Little Grebes or Dabchicks
The Little Grebes, Tachybaptus ruficollis, or Dabchick is, at 23-29 cm in length, the smallest European member of the grebe family of water birds. This bird can be found at pretty much any open body of water across most of its extensive range.
Little Grebe is a small water bird with a pointed bill. The adult is unmistakable in summer, predominantly dark above with its rich rufous colour neck, cheeks and flanks, and bright yellow gape. The rufous is replaced by a dirty brownish grey in non-breeding and juvenile birds.
Juvenile birds have a yellow bill with a small black tip, and black and white streaks on the cheeks and sides of the neck as seen below. This yellow bill increasingly darkens, eventually turning black.
In winter, its size, buff plumage with a darker back and cap, and “powder puff” rear end enable identification of this species.
The Little Grebe’s breeding call sounds like a horse whinnying. One Cornish bird interbred with a vagrant Pied-billed Grebe.
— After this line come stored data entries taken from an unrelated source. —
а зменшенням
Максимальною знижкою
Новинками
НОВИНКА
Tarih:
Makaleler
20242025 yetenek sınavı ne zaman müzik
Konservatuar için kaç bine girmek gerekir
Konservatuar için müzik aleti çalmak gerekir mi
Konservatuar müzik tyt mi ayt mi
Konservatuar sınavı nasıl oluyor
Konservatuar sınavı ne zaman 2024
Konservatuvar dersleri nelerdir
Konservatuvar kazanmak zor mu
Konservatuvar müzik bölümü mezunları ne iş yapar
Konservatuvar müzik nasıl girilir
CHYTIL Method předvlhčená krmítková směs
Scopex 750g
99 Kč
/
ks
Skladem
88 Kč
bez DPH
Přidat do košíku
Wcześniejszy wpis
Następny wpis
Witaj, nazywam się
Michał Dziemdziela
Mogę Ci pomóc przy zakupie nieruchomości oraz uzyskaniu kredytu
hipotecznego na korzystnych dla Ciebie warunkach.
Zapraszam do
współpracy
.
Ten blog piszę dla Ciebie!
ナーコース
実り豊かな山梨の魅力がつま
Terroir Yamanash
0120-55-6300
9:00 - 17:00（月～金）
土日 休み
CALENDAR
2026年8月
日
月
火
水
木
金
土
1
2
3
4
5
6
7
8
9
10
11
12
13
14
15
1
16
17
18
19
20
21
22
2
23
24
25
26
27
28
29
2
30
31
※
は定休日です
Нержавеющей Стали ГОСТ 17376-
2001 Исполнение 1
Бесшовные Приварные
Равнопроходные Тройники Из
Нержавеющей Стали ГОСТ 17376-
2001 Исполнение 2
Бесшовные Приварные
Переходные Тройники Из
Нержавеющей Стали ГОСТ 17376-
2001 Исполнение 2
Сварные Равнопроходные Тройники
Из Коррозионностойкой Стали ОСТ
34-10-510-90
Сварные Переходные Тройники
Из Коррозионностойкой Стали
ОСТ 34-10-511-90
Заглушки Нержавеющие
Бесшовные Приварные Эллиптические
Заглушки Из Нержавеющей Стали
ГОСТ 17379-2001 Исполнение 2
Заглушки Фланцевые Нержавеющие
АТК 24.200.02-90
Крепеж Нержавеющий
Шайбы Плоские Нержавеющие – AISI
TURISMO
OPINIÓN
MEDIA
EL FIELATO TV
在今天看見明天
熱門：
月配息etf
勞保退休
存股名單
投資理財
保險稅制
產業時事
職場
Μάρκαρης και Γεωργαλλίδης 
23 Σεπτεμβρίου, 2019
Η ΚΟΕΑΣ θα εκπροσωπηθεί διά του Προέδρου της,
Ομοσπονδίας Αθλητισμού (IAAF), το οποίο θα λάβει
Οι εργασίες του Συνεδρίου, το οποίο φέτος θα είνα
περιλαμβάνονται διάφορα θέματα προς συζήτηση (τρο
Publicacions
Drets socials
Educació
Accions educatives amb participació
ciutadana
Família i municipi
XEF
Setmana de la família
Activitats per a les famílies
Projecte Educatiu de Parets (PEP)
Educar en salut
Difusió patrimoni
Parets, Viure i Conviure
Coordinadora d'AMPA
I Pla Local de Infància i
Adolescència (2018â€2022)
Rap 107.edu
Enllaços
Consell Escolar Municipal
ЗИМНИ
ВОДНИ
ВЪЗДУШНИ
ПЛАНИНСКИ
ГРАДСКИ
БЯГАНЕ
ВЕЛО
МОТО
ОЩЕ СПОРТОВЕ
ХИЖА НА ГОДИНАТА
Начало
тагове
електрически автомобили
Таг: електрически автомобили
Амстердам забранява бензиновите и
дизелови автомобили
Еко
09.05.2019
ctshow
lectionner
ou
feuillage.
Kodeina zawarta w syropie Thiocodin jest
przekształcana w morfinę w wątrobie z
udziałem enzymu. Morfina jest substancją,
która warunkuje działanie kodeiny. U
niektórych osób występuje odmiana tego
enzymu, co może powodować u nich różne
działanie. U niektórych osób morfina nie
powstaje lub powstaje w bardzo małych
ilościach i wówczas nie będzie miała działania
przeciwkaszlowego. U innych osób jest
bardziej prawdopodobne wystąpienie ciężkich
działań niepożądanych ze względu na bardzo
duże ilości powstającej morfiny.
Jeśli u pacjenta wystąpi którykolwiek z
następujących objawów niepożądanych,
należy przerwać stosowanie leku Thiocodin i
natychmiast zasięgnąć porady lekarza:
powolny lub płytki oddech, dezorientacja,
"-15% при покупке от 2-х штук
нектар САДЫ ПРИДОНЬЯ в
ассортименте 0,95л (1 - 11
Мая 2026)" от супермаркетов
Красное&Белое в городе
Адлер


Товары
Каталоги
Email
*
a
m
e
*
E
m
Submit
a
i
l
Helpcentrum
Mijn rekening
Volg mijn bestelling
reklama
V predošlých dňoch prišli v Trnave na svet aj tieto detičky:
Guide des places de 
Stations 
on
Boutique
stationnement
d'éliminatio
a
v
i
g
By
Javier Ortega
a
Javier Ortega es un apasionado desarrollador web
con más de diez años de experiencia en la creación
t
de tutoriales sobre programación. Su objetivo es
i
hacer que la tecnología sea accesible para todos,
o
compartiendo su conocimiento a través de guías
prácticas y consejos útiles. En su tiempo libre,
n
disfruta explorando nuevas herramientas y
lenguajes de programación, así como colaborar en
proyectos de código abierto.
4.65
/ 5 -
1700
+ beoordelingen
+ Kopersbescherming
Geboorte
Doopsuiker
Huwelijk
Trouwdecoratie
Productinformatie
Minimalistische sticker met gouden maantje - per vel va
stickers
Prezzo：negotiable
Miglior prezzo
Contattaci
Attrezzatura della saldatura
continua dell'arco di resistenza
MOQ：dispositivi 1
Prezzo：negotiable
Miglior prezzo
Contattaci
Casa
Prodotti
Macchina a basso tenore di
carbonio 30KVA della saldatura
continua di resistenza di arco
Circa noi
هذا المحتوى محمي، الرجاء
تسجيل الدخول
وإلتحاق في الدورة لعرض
This bird breeds in small colonies in heavily vegetated areas of freshwater lakes across Europe, much of Asia down to New Guinea, and most of Africa. Most birds move to more open or coastal waters in winter, but it is only migratory in those parts of its range where the waters freeze.
Like all grebes, it nests on the water’s edge, since its legs are set very far back and it cannot walk well. Usually four to seven eggs are laid, and the striped young are sometimes carried on the adult’s back.
It is an excellent swimmer and diver, and pursues its fish prey underwater. It uses the vegetation skilfully as a hiding place.